ANNA JAAP
 

     


October 2008
ANNA JAAP --- Apparent Horizon
FLATFILEgalleries

Anna Jaap has always reached for the sublime in the prosaic. Her colors come from the earth, from the soil and moss and leaves of the forest, and the grasses and sod of the prairie. Sunlight plays across her canvases, and fog rolls over them. Wayward leaves and branches scatter as if after a storm, invented sunrises and sunsets give rise to the title, yet the paintings are abstract in essence. Jaap's work is essentially grounded, and organic in nature, but ethereal and ephemeral, as well, suffused with the mystical. Reality and spirit meet and marry in these paintings.

The paintings in Apparent Horizon are like poetry, filled with meter and visual rhyme, they are like music, rythmic and fleeting, they are like fruit, luscious and ripe with understanding. These works are larger than Jaap has previously crafted, yet the size only enhances what we knew was there before, in the smaller canvases that now appear to have been explorations or sketches for the larger scale that would follow. Jaap's mind has always been expansive, but now her work is following suit.

Jaap is inspired by everything around her - walks in the woods, alongs streams, at any time of day or evening give rise to inspiration, so that although these paintings are about nature, they are also paintings about dreams and explorations, belief and fantasy and truth, in short, these are paintings about life at its most varied and beautiful.

Susan Aurinko
Curator
 


September 24, 2008
Sweetness and Dark: New Works by Lori Field and Anna Jaap
Nashville Scene

By David Maddox

"The wintry images featured here show bare branches painted in silhouette, over and under broad strokes of luscious colors that run from pastels to deep glowering tones. These paintings, for all their simple elegance, contain important elements of chaos. In several, Jaap draws on the surface with a felt-tip marker, an unstable instrument for drawing that tends toward scrawls. The marker scratches emerge from the landscapes as small, nervous voices of disorder.

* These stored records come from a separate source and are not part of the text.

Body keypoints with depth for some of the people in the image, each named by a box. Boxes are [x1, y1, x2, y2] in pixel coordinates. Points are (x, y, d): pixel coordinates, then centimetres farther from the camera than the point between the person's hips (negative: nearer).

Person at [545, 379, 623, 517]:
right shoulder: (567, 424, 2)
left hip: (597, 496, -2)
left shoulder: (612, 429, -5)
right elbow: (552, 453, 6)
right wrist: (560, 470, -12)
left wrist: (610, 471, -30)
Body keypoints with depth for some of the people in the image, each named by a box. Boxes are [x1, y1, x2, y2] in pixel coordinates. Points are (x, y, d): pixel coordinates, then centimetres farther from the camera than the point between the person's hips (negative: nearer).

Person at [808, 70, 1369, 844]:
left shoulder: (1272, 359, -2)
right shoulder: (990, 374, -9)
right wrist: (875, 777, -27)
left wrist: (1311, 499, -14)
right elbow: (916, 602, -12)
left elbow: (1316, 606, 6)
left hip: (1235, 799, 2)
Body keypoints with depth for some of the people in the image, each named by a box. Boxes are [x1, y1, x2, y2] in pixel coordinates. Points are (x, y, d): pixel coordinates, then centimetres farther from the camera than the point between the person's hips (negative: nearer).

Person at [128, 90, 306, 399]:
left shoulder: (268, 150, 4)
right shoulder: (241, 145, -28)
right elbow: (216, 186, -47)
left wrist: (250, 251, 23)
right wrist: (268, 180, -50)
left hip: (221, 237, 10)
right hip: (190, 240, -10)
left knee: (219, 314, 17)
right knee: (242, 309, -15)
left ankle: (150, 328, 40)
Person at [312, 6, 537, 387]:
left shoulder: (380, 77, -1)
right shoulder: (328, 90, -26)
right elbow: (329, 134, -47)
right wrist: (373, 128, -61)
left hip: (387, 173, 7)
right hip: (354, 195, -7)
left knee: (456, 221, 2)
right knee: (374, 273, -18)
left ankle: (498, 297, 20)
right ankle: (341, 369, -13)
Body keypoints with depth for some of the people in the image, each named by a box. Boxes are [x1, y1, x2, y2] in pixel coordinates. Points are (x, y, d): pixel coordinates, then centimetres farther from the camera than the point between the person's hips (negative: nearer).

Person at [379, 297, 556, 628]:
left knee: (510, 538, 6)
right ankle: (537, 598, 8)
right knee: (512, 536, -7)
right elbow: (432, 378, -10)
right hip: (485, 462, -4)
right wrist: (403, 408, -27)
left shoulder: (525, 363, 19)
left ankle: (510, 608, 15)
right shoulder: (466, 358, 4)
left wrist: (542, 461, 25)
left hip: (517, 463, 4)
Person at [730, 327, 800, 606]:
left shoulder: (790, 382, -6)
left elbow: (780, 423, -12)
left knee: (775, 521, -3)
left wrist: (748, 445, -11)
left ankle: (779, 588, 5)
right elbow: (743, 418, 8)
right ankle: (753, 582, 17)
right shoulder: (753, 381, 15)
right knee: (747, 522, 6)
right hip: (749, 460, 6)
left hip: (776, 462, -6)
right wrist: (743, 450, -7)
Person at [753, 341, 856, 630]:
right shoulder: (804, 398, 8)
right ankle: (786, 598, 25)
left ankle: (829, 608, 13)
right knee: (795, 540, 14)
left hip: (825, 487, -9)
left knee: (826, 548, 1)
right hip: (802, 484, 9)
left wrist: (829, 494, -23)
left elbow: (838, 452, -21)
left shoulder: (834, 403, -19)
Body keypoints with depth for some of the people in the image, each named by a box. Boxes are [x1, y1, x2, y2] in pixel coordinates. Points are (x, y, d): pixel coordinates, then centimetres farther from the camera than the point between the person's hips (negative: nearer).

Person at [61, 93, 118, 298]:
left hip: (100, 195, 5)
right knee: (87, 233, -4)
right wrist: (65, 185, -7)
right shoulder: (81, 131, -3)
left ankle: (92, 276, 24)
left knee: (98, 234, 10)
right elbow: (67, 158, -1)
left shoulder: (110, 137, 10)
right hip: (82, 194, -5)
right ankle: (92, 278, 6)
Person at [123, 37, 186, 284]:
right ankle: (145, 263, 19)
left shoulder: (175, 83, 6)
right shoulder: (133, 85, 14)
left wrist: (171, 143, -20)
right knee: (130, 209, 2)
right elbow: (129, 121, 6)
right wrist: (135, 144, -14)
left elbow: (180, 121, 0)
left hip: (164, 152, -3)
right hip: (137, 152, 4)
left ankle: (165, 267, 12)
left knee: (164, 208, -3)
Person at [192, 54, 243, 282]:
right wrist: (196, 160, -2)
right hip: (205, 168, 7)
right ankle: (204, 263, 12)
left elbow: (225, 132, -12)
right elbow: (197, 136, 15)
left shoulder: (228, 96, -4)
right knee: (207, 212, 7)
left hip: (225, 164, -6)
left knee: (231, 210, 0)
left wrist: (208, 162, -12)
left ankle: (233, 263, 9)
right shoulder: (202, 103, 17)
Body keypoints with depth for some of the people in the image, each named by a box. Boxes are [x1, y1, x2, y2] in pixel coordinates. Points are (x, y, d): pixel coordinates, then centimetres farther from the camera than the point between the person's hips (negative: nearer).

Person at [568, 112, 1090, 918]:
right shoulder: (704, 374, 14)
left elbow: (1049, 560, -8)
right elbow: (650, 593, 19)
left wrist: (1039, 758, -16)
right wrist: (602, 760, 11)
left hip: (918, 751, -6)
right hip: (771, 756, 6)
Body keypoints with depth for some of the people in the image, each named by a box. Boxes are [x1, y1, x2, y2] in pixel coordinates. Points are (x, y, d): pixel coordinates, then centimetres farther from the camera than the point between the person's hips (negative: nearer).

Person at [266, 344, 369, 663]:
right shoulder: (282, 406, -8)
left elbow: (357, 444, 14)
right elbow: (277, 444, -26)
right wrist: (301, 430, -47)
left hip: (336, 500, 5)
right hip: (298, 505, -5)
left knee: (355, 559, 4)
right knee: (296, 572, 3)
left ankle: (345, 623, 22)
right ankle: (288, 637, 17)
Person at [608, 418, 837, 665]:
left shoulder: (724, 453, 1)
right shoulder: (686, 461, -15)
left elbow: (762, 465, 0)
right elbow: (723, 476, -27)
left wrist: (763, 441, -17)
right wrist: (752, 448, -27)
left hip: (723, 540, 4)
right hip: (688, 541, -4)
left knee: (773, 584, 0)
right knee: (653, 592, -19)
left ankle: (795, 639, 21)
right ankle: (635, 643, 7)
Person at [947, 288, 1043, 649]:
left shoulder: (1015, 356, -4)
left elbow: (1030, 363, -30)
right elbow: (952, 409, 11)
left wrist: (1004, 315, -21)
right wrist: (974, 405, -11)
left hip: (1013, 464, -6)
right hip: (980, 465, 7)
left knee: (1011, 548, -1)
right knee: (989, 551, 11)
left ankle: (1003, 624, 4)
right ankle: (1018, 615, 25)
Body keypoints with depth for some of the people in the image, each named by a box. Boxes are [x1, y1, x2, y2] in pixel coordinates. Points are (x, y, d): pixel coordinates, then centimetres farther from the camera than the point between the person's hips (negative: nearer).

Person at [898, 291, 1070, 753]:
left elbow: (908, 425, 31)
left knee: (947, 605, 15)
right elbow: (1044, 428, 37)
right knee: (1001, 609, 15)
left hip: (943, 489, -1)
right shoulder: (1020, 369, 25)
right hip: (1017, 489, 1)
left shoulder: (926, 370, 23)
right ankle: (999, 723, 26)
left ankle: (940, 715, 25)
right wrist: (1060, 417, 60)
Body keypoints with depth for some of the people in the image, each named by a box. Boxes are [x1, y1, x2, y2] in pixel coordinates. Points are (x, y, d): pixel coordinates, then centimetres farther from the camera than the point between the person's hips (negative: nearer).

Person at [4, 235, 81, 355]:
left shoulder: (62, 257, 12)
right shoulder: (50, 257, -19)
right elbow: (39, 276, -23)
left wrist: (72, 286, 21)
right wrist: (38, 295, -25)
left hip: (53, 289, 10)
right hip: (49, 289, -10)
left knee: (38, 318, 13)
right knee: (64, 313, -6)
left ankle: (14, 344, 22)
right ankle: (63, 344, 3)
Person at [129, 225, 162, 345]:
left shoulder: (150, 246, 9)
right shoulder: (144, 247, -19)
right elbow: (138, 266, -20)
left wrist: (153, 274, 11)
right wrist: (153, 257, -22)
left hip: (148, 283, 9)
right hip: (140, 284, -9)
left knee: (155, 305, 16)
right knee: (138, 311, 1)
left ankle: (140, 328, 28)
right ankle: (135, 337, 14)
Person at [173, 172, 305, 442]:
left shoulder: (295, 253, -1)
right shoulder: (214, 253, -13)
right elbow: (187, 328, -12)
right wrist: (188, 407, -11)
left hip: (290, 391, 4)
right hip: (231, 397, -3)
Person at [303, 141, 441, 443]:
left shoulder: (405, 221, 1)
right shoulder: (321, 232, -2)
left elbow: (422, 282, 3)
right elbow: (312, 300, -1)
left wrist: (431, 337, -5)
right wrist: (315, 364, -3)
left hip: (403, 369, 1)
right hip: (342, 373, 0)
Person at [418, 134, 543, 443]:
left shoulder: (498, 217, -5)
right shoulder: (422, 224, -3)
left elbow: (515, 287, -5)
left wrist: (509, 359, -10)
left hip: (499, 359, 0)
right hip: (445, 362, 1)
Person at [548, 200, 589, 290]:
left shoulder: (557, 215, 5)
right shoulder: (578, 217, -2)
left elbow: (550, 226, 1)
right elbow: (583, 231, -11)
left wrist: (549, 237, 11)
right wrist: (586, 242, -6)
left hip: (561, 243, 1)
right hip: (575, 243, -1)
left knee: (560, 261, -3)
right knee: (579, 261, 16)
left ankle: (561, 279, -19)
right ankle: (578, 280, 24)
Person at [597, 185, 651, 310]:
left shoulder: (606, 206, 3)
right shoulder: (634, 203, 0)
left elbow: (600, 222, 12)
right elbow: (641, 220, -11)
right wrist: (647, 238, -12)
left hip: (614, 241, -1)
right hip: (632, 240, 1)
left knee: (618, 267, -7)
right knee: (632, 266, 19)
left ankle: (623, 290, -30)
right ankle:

More significantly, all of the paintings have black or very dark undercoats that come out through the brighter colors. The not-completely-suppressed dark streaks act as whispers of death, generating an ominous low-level rumble. These dark base tones, together with the marker scrawls, build a sense of wildness, something untamed and resistant to enclosure—a furtive, feral streak that is itself a pursuit of life. The sweet colors and solid organization of Jaap's paintings provide a context for darkness and messiness to express themselves dynamically—Eros and Thanatos inevitably paired.

If Field and Jaap's images share prettiness on their surface, they also have common ground in giving mythology modern form. Field's contribution is the creation of a fairy-tale kingdom that suggests our multicultural present has within it the fabulous variety of a land we would know from travelers' wild tales. From simple forms, Jaap wrings out the deep erotic forces that drive myth."



October 2006
Anna Jaap
The Infinite Landscape: Paintings and Drawings 2001-2006

"The Infinite Landscape" suggests a vast, limitless encounter with the out of doors, but there are indications that it is  more than that. Here and there are references to the physical body: the branching arteries around the heart muscle or the sinuous curves of an internal organ that could just as easily be a lake. The flow from inside to outside, both actual and imagined, is the real subject here. In her paintings and drawings, Anna Jaap has captured something nearly intangible: the human/nature connection. Familiar as it feels, when seen all at once it reverberates like a clap of thunder."